TASK DETAILS:
Copy out each of the lines below word for word, without the pictures.

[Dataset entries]
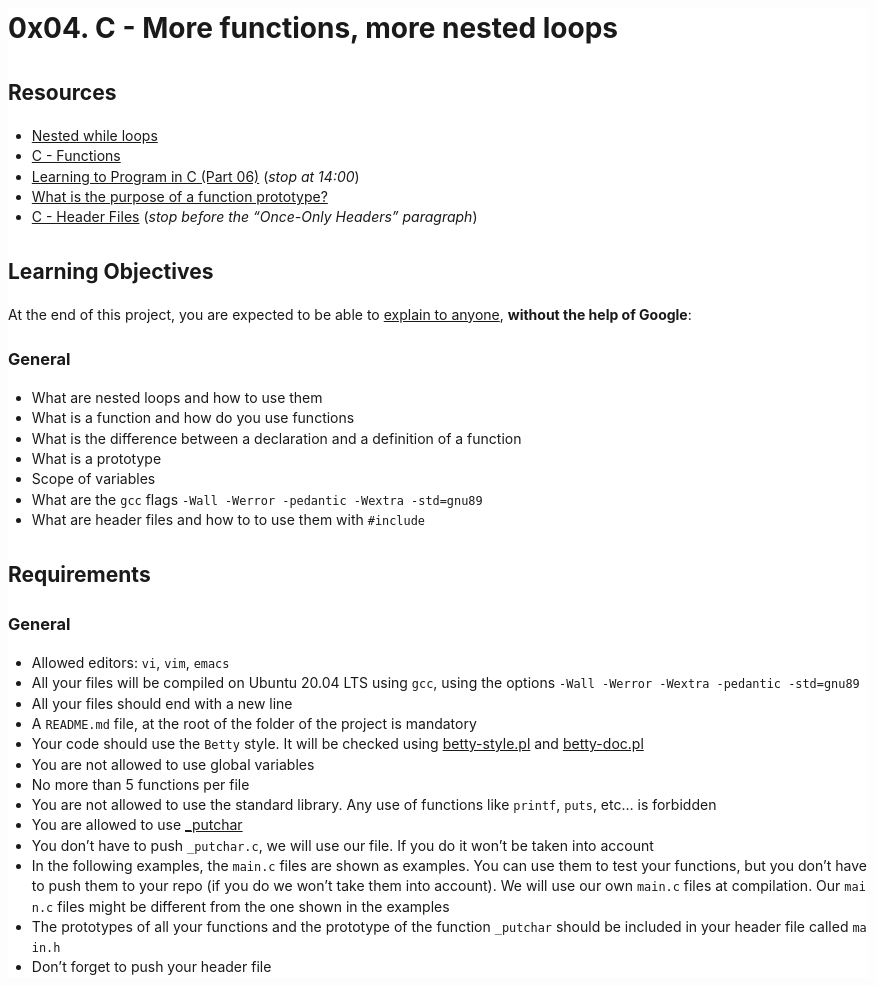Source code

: # 0x04. C - More functions, more nested loops
## Resources

-   [Nested while loops](https://intranet.hbtn.io/rltoken/3WXPpZkwBEt_9MOlayYGWw "Nested while loops")
-   [C - Functions](https://intranet.hbtn.io/rltoken/ES8eagOrYppE4qSjaa4zQA "C - Functions")
-   [Learning to Program in C (Part 06)](https://intranet.hbtn.io/rltoken/X8cL-h23A-vdFyuRmomKQQ "Learning to Program in C (Part 06)")  (_stop at 14:00_)
-   [What is the purpose of a function prototype?](https://intranet.hbtn.io/rltoken/IAfwYbkv3JHqttvqlnz0Bw "What is the purpose of a function prototype?")
-   [C - Header Files](https://intranet.hbtn.io/rltoken/QvgB8JXWlTL_yqsUD-3-ag "C - Header Files")  (_stop before the “Once-Only Headers” paragraph_)

## Learning Objectives

At the end of this project, you are expected to be able to  [explain to anyone](https://intranet.hbtn.io/rltoken/VgBJQ8FQfPn3mzxngywtDA "explain to anyone"),  **without the help of Google**:

### General

-   What are nested loops and how to use them
-   What is a function and how do you use functions
-   What is the difference between a declaration and a definition of a function
-   What is a prototype
-   Scope of variables
-   What are the  `gcc`  flags  `-Wall -Werror -pedantic -Wextra -std=gnu89`
-   What are header files and how to to use them with  `#include`

## Requirements

### General

-   Allowed editors:  `vi`,  `vim`,  `emacs`
-   All your files will be compiled on Ubuntu 20.04 LTS using  `gcc`, using the options  `-Wall -Werror -Wextra -pedantic -std=gnu89`
-   All your files should end with a new line
-   A  `README.md`  file, at the root of the folder of the project is mandatory
-   Your code should use the  `Betty`  style. It will be checked using  [betty-style.pl](https://github.com/holbertonschool/Betty/blob/master/betty-style.pl "betty-style.pl")  and  [betty-doc.pl](https://github.com/holbertonschool/Betty/blob/master/betty-doc.pl "betty-doc.pl")
-   You are not allowed to use global variables
-   No more than 5 functions per file
-   You are not allowed to use the standard library. Any use of functions like  `printf`,  `puts`, etc… is forbidden
-   You are allowed to use  [_putchar](https://github.com/holbertonschool/_putchar.c/blob/master/_putchar.c "_putchar")
-   You don’t have to push  `_putchar.c`, we will use our file. If you do it won’t be taken into account
-   In the following examples, the  `main.c`  files are shown as examples. You can use them to test your functions, but you don’t have to push them to your repo (if you do we won’t take them into account). We will use our own  `main.c`  files at compilation. Our  `main.c`  files might be different from the one shown in the examples
-   The prototypes of all your functions and the prototype of the function  `_putchar`  should be included in your header file called  `main.h`
-   Don’t forget to push your header file
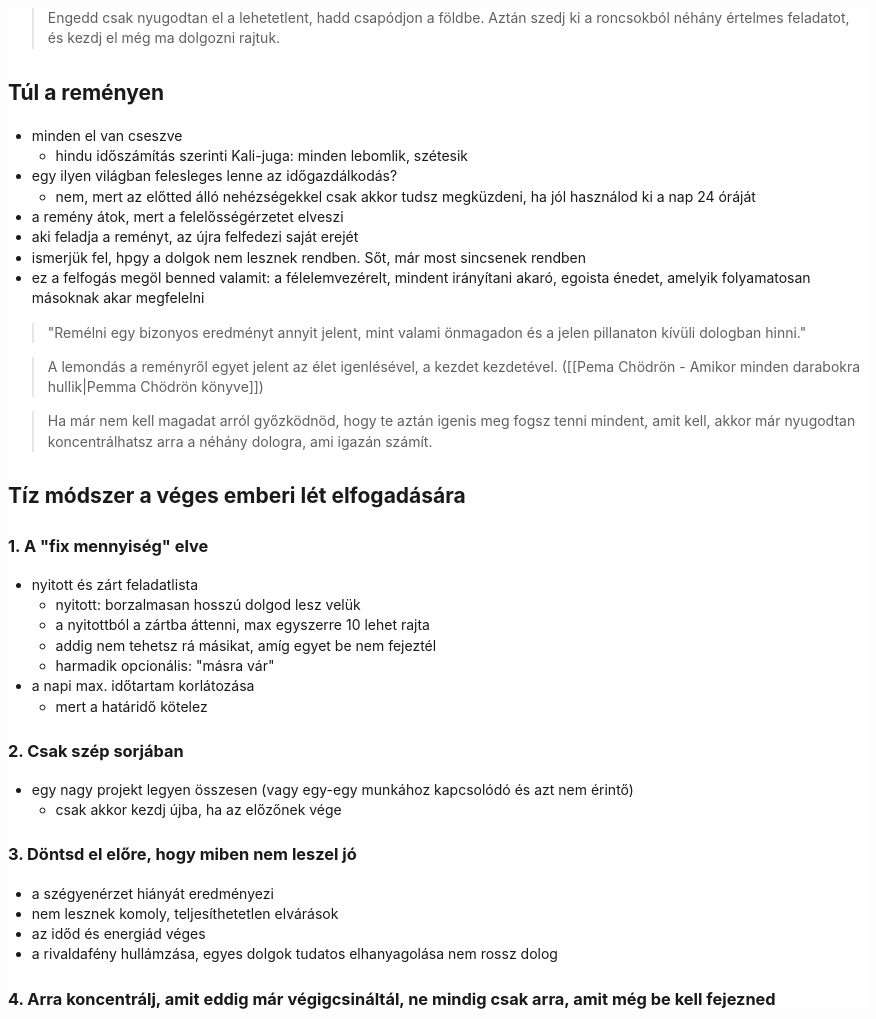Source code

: > Engedd csak nyugodtan el a lehetetlent, hadd csapódjon a földbe. Aztán szedj ki a roncsokból néhány értelmes feladatot, és kezdj el még ma dolgozni rajtuk.

## Túl a reményen
<a id="Túl a reményen"></a>
- minden el van cseszve
	- hindu időszámítás szerinti Kali-juga: minden lebomlik, szétesik
- egy ilyen világban felesleges lenne az időgazdálkodás?
	- nem, mert az előtted álló nehézségekkel csak akkor tudsz megküzdeni, ha jól használod ki a nap 24 óráját
- a remény átok, mert a felelősségérzetet elveszi
- aki feladja a reményt, az újra felfedezi saját erejét
- ismerjük fel, hpgy a dolgok nem lesznek rendben. Sőt, már most sincsenek rendben
- ez a felfogás megöl benned valamit: a félelemvezérelt, mindent irányítani akaró, egoista énedet, amelyik folyamatosan másoknak akar megfelelni

> "Remélni egy bizonyos eredményt annyit jelent, mint valami önmagadon és a jelen pillanaton kívüli dologban hinni."

> A lemondás a reményről egyet jelent az élet igenlésével, a kezdet kezdetével. ([[Pema Chödrön - Amikor minden darabokra hullik\|Pemma Chödrön könyve]])

> Ha már nem kell magadat arról győzködnöd, hogy te aztán igenis meg fogsz tenni mindent, amit kell, akkor már nyugodtan koncentrálhatsz arra a néhány dologra, ami igazán számít.

## Tíz módszer a véges emberi lét elfogadására
<a id="Tíz módszer a véges emberi lét elfogadására"></a>
### 1. A "fix mennyiség" elve

- nyitott és zárt feladatlista
	- nyitott: borzalmasan hosszú dolgod lesz velük
	- a nyitottból a zártba áttenni, max egyszerre 10 lehet rajta
	- addig nem tehetsz rá másikat, amíg egyet be nem fejeztél
	- harmadik opcionális: "másra vár"
- a napi max. időtartam korlátozása
	- mert a határidő kötelez

### 2. Csak szép sorjában

- egy nagy projekt legyen összesen (vagy egy-egy munkához kapcsolódó és azt nem érintő)
	- csak akkor kezdj újba, ha az előzőnek vége

### 3. Döntsd el előre, hogy miben nem leszel jó

- a szégyenérzet hiányát eredményezi
- nem lesznek komoly, teljesíthetetlen elvárások
- az időd és energiád véges
- a rivaldafény hullámzása, egyes dolgok tudatos elhanyagolása nem rossz dolog

### 4. Arra koncentrálj, amit eddig már végigcsináltál, ne mindig csak arra, amit még be kell fejezned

OUTPUT OF THE TASK:
Source code

: # 0x04. C - More functions, more nested loops
## Resources

-   [Nested while loops](https://intranet.hbtn.io/rltoken/3WXPpZkwBEt_9MOlayYGWw "Nested while loops")
-   [C - Functions](https://intranet.hbtn.io/rltoken/ES8eagOrYppE4qSjaa4zQA "C - Functions")
-   [Learning to Program in C (Part 06)](https://intranet.hbtn.io/rltoken/X8cL-h23A-vdFyuRmomKQQ "Learning to Program in C (Part 06)")  (_stop at 14:00_)
-   [What is the purpose of a function prototype?](https://intranet.hbtn.io/rltoken/IAfwYbkv3JHqttvqlnz0Bw "What is the purpose of a function prototype?")
-   [C - Header Files](https://intranet.hbtn.io/rltoken/QvgB8JXWlTL_yqsUD-3-ag "C - Header Files")  (_stop before the “Once-Only Headers” paragraph_)

## Learning Objectives

At the end of this project, you are expected to be able to  [explain to anyone](https://intranet.hbtn.io/rltoken/VgBJQ8FQfPn3mzxngywtDA "explain to anyone"),  **without the help of Google**:

### General

-   What are nested loops and how to use them
-   What is a function and how do you use functions
-   What is the difference between a declaration and a definition of a function
-   What is a prototype
-   Scope of variables
-   What are the  `gcc`  flags  `-Wall -Werror -pedantic -Wextra -std=gnu89`
-   What are header files and how to to use them with  `#include`

## Requirements

### General

-   Allowed editors:  `vi`,  `vim`,  `emacs`
-   All your files will be compiled on Ubuntu 20.04 LTS using  `gcc`, using the options  `-Wall -Werror -Wextra -pedantic -std=gnu89`
-   All your files should end with a new line
-   A  `README.md`  file, at the root of the folder of the project is mandatory
-   Your code should use the  `Betty`  style. It will be checked using  [betty-style.pl](https://github.com/holbertonschool/Betty/blob/master/betty-style.pl "betty-style.pl")  and  [betty-doc.pl](https://github.com/holbertonschool/Betty/blob/master/betty-doc.pl "betty-doc.pl")
-   You are not allowed to use global variables
-   No more than 5 functions per file
-   You are not allowed to use the standard library. Any use of functions like  `printf`,  `puts`, etc… is forbidden
-   You are allowed to use  [_putchar](https://github.com/holbertonschool/_putchar.c/blob/master/_putchar.c "_putchar")
-   You don’t have to push  `_putchar.c`, we will use our file. If you do it won’t be taken into account
-   In the following examples, the  `main.c`  files are shown as examples. You can use them to test your functions, but you don’t have to push them to your repo (if you do we won’t take them into account). We will use our own  `main.c`  files at compilation. Our  `main.c`  files might be different from the one shown in the examples
-   The prototypes of all your functions and the prototype of the function  `_putchar`  should be included in your header file called  `main.h`
-   Don’t forget to push your header file
Source code

: > Engedd csak nyugodtan el a lehetetlent, hadd csapódjon a földbe. Aztán szedj ki a roncsokból néhány értelmes feladatot, és kezdj el még ma dolgozni rajtuk.

## Túl a reményen
<a id="Túl a reményen"></a>
- minden el van cseszve
	- hindu időszámítás szerinti Kali-juga: minden lebomlik, szétesik
- egy ilyen világban felesleges lenne az időgazdálkodás?
	- nem, mert az előtted álló nehézségekkel csak akkor tudsz megküzdeni, ha jól használod ki a nap 24 óráját
- a remény átok, mert a felelősségérzetet elveszi
- aki feladja a reményt, az újra felfedezi saját erejét
- ismerjük fel, hpgy a dolgok nem lesznek rendben. Sőt, már most sincsenek rendben
- ez a felfogás megöl benned valamit: a félelemvezérelt, mindent irányítani akaró, egoista énedet, amelyik folyamatosan másoknak akar megfelelni

> "Remélni egy bizonyos eredményt annyit jelent, mint valami önmagadon és a jelen pillanaton kívüli dologban hinni."

> A lemondás a reményről egyet jelent az élet igenlésével, a kezdet kezdetével. ([[Pema Chödrön - Amikor minden darabokra hullik\|Pemma Chödrön könyve]])

> Ha már nem kell magadat arról győzködnöd, hogy te aztán igenis meg fogsz tenni mindent, amit kell, akkor már nyugodtan koncentrálhatsz arra a néhány dologra, ami igazán számít.

## Tíz módszer a véges emberi lét elfogadására
<a id="Tíz módszer a véges emberi lét elfogadására"></a>
### 1. A "fix mennyiség" elve

- nyitott és zárt feladatlista
	- nyitott: borzalmasan hosszú dolgod lesz velük
	- a nyitottból a zártba áttenni, max egyszerre 10 lehet rajta
	- addig nem tehetsz rá másikat, amíg egyet be nem fejeztél
	- harmadik opcionális: "másra vár"
- a napi max. időtartam korlátozása
	- mert a határidő kötelez

### 2. Csak szép sorjában

- egy nagy projekt legyen összesen (vagy egy-egy munkához kapcsolódó és azt nem érintő)
	- csak akkor kezdj újba, ha az előzőnek vége

### 3. Döntsd el előre, hogy miben nem leszel jó

- a szégyenérzet hiányát eredményezi
- nem lesznek komoly, teljesíthetetlen elvárások
- az időd és energiád véges
- a rivaldafény hullámzása, egyes dolgok tudatos elhanyagolása nem rossz dolog

### 4. Arra koncentrálj, amit eddig már végigcsináltál, ne mindig csak arra, amit még be kell fejezned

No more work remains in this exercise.